El abogado ha ido más allá y ha asegurado que “hay enormes cantidades de recursos públicos a los que accede el partido para beneficio último de muy poquitas personas”, y que existe una “galaxia de sociedades” a priori externas a Vox, pero que acaban formando una “especie de parapartido que está parasitando los recursos económicos de Vox”, añade La Sexta. Y remata: “A este paso, Vox quedará como el plan de pensiones de Abascal”.

Desde el partido se echa balones fuera. Fuentes internas invita a los disidentes a que “dejen en paz” a Vox, que lo único que necesita son “grandes constructores de equipos” y “grandes líderes”. Que se metan “el ego donde les quepa”, espetan.

Entre los impulsores del manifiesto también está el primer presidente de Vox y concejal en Madrid, Ignacio Ansaldo; la vicealcadesa de Toledo por Vox, Inés Cañizares; la exlíder del partido en Madrid, Rocío Monasterio; la diputada autonómica de Cataluña y expresidenta provincial de Tarragona, Isabel Lázaro Pina; el diputado regional de Cantabria y exportavoz del grupo, Cristóbal Palacio; y quien fue vicepresidente de Movilización Rubén Garrido.

Bajo el título Por la apertura del proyecto y la preparación para gobernar, los firmantes del manifiesto se presentan como militantes y exdirigentes del partido comprometidos con Vox desde su origen y aseguran que lo hacen público con la convicción de que “la lealtad política es a las ideas, no a las personas”. Denuncian que durante años han asistido en Vox a un proceso de reducción y empobrecimiento interno, en el que no se ha tratado de cerrar formalmente el proyecto sino de estrecharlo en la práctica, “concentrando decisiones en muy pocas manos, debilitando el debate, eliminando contrapesos y apartando a quienes mantenían criterio propio”.
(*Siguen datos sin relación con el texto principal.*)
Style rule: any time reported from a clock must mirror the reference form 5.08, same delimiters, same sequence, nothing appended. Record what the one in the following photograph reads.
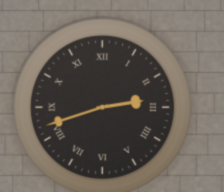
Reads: 2.42
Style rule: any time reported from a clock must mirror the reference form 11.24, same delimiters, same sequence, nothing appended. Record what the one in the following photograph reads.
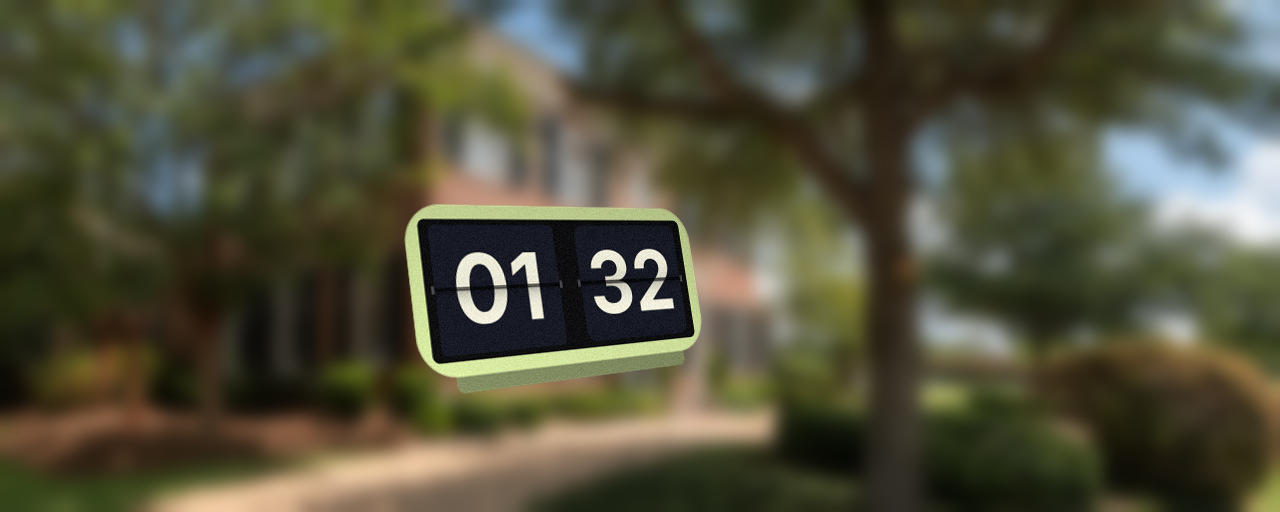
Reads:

“El resultado es un partido más pequeño por dentro, menos plural y menos ambicioso”, alegan, a lo que suman las “salidas o apartamiento” sin explicaciones suficientes y “por la vía de los hechos consumados” de mandos históricos y perfiles que han demostrado capacidad organizativa y compromiso con el proyecto.

El escándalo político llega cuando Vox obtiene los mejores resultados electorales y tiene al PP comiendo de su mano. Sin embargo, el manifiesto y la bomba que acaba de soltar Gallardo Frings puede ocasionar un daño definitivo al partido ultra. Ecos de corrupción y guerras entre facciones y banderías pueden llevar al votante a quitarse la venda de los ojos y a ver la realidad: que Vox no es un partido de honrados trabajadores, que es la élite de siempre, la casta. La herida que se ha abierto promete ser letal. Y no solo porque Vox es un partido autoritario sin un atisbo de democracia interna. Sino porque ya son muchas, quizá demasiadas, las filtraciones desde dentro que hablan de falta de transparencia y de supuestas irregularidades en la financiación del partido. La Fiscalía y los jueces deberían tomar cartas en el asunto.